▶ **Exercise requirements**: Format the listing below as a numbered list, leaving out any blank lines.

▶ **Provided entries**:
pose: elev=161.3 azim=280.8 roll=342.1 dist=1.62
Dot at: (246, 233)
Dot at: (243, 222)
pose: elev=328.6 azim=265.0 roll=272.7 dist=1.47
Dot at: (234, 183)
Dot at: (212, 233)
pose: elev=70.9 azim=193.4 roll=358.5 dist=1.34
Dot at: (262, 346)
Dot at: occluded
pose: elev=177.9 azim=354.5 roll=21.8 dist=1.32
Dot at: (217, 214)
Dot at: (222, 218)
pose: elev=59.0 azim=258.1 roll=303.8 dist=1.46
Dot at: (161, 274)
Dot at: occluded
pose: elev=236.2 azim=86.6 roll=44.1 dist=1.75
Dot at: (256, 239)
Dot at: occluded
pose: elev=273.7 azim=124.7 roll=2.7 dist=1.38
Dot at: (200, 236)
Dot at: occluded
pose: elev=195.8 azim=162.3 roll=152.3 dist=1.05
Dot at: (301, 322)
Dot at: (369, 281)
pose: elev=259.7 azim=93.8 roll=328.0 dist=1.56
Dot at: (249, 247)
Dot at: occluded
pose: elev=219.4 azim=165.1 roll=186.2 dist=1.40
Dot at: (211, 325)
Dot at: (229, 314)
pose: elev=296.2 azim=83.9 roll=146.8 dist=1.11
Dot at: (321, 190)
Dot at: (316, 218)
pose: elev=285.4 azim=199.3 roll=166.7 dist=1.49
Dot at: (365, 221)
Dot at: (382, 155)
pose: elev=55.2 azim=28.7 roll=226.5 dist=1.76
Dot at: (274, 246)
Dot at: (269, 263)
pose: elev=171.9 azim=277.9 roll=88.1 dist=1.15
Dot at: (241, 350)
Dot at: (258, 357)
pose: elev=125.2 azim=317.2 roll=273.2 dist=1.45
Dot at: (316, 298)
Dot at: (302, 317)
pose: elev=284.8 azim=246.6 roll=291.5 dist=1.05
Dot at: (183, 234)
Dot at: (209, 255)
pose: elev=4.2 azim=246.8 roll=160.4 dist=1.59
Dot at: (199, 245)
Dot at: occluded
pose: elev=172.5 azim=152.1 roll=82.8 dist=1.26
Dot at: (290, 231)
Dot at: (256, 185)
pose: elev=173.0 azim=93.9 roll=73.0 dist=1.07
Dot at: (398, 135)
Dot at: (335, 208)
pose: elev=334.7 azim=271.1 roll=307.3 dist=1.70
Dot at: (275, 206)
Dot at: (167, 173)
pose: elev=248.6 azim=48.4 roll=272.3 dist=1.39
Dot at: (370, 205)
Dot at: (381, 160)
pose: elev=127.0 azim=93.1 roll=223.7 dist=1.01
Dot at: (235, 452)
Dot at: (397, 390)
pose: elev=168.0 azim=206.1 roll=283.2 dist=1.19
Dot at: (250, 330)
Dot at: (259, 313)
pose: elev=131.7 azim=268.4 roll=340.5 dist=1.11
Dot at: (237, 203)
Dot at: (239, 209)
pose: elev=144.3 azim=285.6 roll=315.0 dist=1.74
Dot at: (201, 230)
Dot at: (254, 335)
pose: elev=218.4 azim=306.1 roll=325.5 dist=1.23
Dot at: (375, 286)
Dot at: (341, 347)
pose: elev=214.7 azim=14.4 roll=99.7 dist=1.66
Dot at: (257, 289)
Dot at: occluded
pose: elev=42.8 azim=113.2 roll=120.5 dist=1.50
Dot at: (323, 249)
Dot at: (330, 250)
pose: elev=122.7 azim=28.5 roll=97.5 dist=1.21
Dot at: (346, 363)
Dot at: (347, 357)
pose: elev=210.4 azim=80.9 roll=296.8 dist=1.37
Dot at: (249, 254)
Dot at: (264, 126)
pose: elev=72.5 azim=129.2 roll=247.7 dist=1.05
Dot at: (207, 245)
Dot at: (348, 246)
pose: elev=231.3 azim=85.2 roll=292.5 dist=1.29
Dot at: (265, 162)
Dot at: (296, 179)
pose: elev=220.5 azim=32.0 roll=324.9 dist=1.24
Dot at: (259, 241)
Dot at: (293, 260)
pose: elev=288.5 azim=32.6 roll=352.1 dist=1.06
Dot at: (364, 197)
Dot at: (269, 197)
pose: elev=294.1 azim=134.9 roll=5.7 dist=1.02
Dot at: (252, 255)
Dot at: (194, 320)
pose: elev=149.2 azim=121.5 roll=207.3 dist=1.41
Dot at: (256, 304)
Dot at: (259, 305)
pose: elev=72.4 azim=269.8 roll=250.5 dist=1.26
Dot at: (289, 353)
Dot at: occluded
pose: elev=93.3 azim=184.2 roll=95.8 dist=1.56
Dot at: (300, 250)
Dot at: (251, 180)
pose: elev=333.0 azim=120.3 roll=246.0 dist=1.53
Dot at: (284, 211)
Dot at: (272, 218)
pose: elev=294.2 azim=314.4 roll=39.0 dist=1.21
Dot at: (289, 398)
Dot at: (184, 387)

▶ **Solution to this problem**:
1. pose: elev=161.3 azim=280.8 roll=342.1 dist=1.62
2. Dot at: (246, 233)
3. Dot at: (243, 222)
4. pose: elev=328.6 azim=265.0 roll=272.7 dist=1.47
5. Dot at: (234, 183)
6. Dot at: (212, 233)
7. pose: elev=70.9 azim=193.4 roll=358.5 dist=1.34
8. Dot at: (262, 346)
9. Dot at: occluded
10. pose: elev=177.9 azim=354.5 roll=21.8 dist=1.32
11. Dot at: (217, 214)
12. Dot at: (222, 218)
13. pose: elev=59.0 azim=258.1 roll=303.8 dist=1.46
14. Dot at: (161, 274)
15. Dot at: occluded
16. pose: elev=236.2 azim=86.6 roll=44.1 dist=1.75
17. Dot at: (256, 239)
18. Dot at: occluded
19. pose: elev=273.7 azim=124.7 roll=2.7 dist=1.38
20. Dot at: (200, 236)
21. Dot at: occluded
22. pose: elev=195.8 azim=162.3 roll=152.3 dist=1.05
23. Dot at: (301, 322)
24. Dot at: (369, 281)
25. pose: elev=259.7 azim=93.8 roll=328.0 dist=1.56
26. Dot at: (249, 247)
27. Dot at: occluded
28. pose: elev=219.4 azim=165.1 roll=186.2 dist=1.40
29. Dot at: (211, 325)
30. Dot at: (229, 314)
31. pose: elev=296.2 azim=83.9 roll=146.8 dist=1.11
32. Dot at: (321, 190)
33. Dot at: (316, 218)
34. pose: elev=285.4 azim=199.3 roll=166.7 dist=1.49
35. Dot at: (365, 221)
36. Dot at: (382, 155)
37. pose: elev=55.2 azim=28.7 roll=226.5 dist=1.76
38. Dot at: (274, 246)
39. Dot at: (269, 263)
40. pose: elev=171.9 azim=277.9 roll=88.1 dist=1.15
41. Dot at: (241, 350)
42. Dot at: (258, 357)
43. pose: elev=125.2 azim=317.2 roll=273.2 dist=1.45
44. Dot at: (316, 298)
45. Dot at: (302, 317)
46. pose: elev=284.8 azim=246.6 roll=291.5 dist=1.05
47. Dot at: (183, 234)
48. Dot at: (209, 255)
49. pose: elev=4.2 azim=246.8 roll=160.4 dist=1.59
50. Dot at: (199, 245)
51. Dot at: occluded
52. pose: elev=172.5 azim=152.1 roll=82.8 dist=1.26
53. Dot at: (290, 231)
54. Dot at: (256, 185)
55. pose: elev=173.0 azim=93.9 roll=73.0 dist=1.07
56. Dot at: (398, 135)
57. Dot at: (335, 208)
58. pose: elev=334.7 azim=271.1 roll=307.3 dist=1.70
59. Dot at: (275, 206)
60. Dot at: (167, 173)
61. pose: elev=248.6 azim=48.4 roll=272.3 dist=1.39
62. Dot at: (370, 205)
63. Dot at: (381, 160)
64. pose: elev=127.0 azim=93.1 roll=223.7 dist=1.01
65. Dot at: (235, 452)
66. Dot at: (397, 390)
67. pose: elev=168.0 azim=206.1 roll=283.2 dist=1.19
68. Dot at: (250, 330)
69. Dot at: (259, 313)
70. pose: elev=131.7 azim=268.4 roll=340.5 dist=1.11
71. Dot at: (237, 203)
72. Dot at: (239, 209)
73. pose: elev=144.3 azim=285.6 roll=315.0 dist=1.74
74. Dot at: (201, 230)
75. Dot at: (254, 335)
76. pose: elev=218.4 azim=306.1 roll=325.5 dist=1.23
77. Dot at: (375, 286)
78. Dot at: (341, 347)
79. pose: elev=214.7 azim=14.4 roll=99.7 dist=1.66
80. Dot at: (257, 289)
81. Dot at: occluded
82. pose: elev=42.8 azim=113.2 roll=120.5 dist=1.50
83. Dot at: (323, 249)
84. Dot at: (330, 250)
85. pose: elev=122.7 azim=28.5 roll=97.5 dist=1.21
86. Dot at: (346, 363)
87. Dot at: (347, 357)
88. pose: elev=210.4 azim=80.9 roll=296.8 dist=1.37
89. Dot at: (249, 254)
90. Dot at: (264, 126)
91. pose: elev=72.5 azim=129.2 roll=247.7 dist=1.05
92. Dot at: (207, 245)
93. Dot at: (348, 246)
94. pose: elev=231.3 azim=85.2 roll=292.5 dist=1.29
95. Dot at: (265, 162)
96. Dot at: (296, 179)
97. pose: elev=220.5 azim=32.0 roll=324.9 dist=1.24
98. Dot at: (259, 241)
99. Dot at: (293, 260)
100. pose: elev=288.5 azim=32.6 roll=352.1 dist=1.06
101. Dot at: (364, 197)
102. Dot at: (269, 197)
103. pose: elev=294.1 azim=134.9 roll=5.7 dist=1.02
104. Dot at: (252, 255)
105. Dot at: (194, 320)
106. pose: elev=149.2 azim=121.5 roll=207.3 dist=1.41
107. Dot at: (256, 304)
108. Dot at: (259, 305)
109. pose: elev=72.4 azim=269.8 roll=250.5 dist=1.26
110. Dot at: (289, 353)
111. Dot at: occluded
112. pose: elev=93.3 azim=184.2 roll=95.8 dist=1.56
113. Dot at: (300, 250)
114. Dot at: (251, 180)
115. pose: elev=333.0 azim=120.3 roll=246.0 dist=1.53
116. Dot at: (284, 211)
117. Dot at: (272, 218)
118. pose: elev=294.2 azim=314.4 roll=39.0 dist=1.21
119. Dot at: (289, 398)
120. Dot at: (184, 387)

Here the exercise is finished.